I enjoy analyzing first lines. They open doors to new worlds. They introduce characters. They establish narrators. They set the time and tone of the story. Here are just a few of my favorites.
“This is a story a young girl gathers in a car during the early hours of the morning.”
—Michael Ondaatje, In the Skin of a Lion
“He was an old man who fished alone in a skiff in the Gulf Stream and he had gone eighty-four days now without taking a fish.”

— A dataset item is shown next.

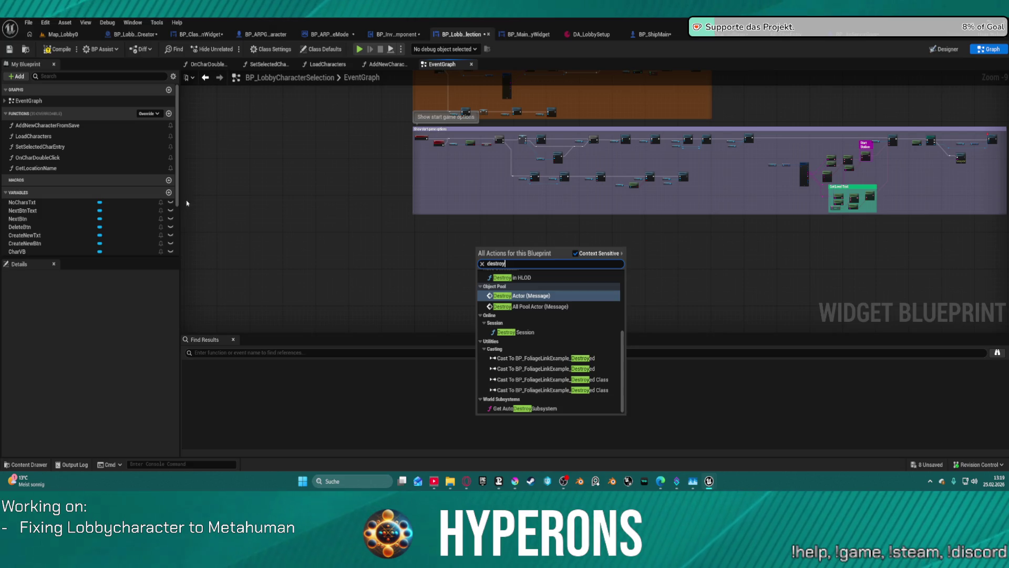
{"action": "scroll", "coordinate": [604, 315], "scroll_direction": "up", "scroll_amount": 5}
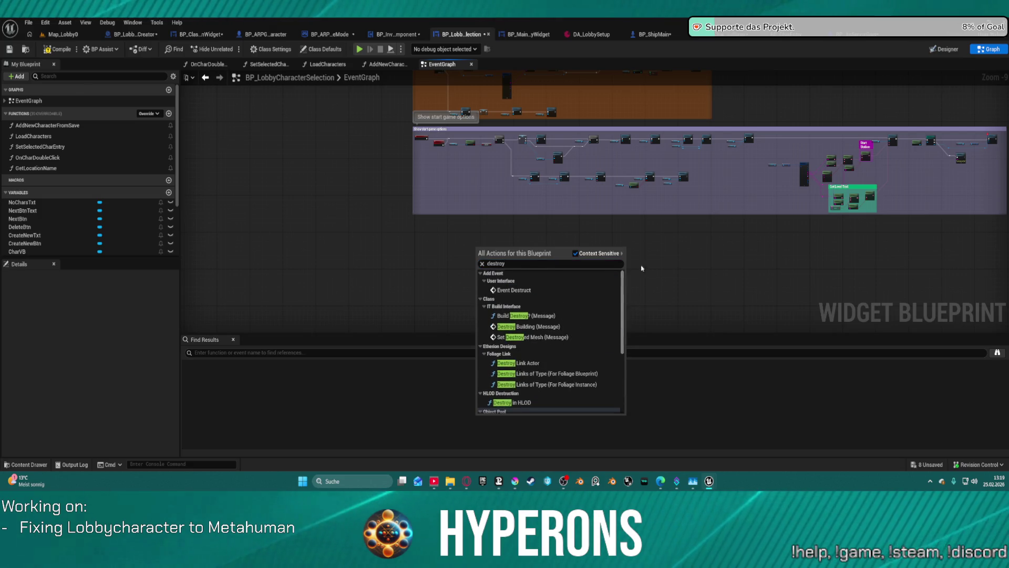
{"action": "key", "text": "Escape"}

—Ernest Hemingway, The Old Man and the Sea
“Lolita, light of my life, fire of my loins.”
—Vladimir Nabokov, Lolita
“Shadow had done three years in prison.”
—Neil Gaiman, American Gods
“First Lieutenant Jimmy Cross carried letters from a girl name Martha, a junior at Mount Sebastian College in New Jersey.”
—Tim O’Brien, The Thing They Carried
“You’ll probably think I’m making a lot of this up just to make me sound better than I really am or smarter or even luckier but I’m not.”
—Russell Banks, Rule of the Bone
“I’m pretty much fucked.”
—Andy Weir, The Martian
“When Lauren was a small girl, she would stand in the Kansan fields and call the cats.”
—Steve Erickson, Days Between Stations
“If you really want to hear about it, the first thing you’ll probably want to know is where I was born, and what my lousy childhood was like, and how my parents were occupied and all before they had me, and all that David Copperfield kind of crap, but I don’t feel like going into it, if you want to know the truth.”
—J. D. Salinger, The Catcher in the Rye
Last, but not least…
“For the most wild yet most homely narrative which I am about to pen, I neither expect nor solicit belief.”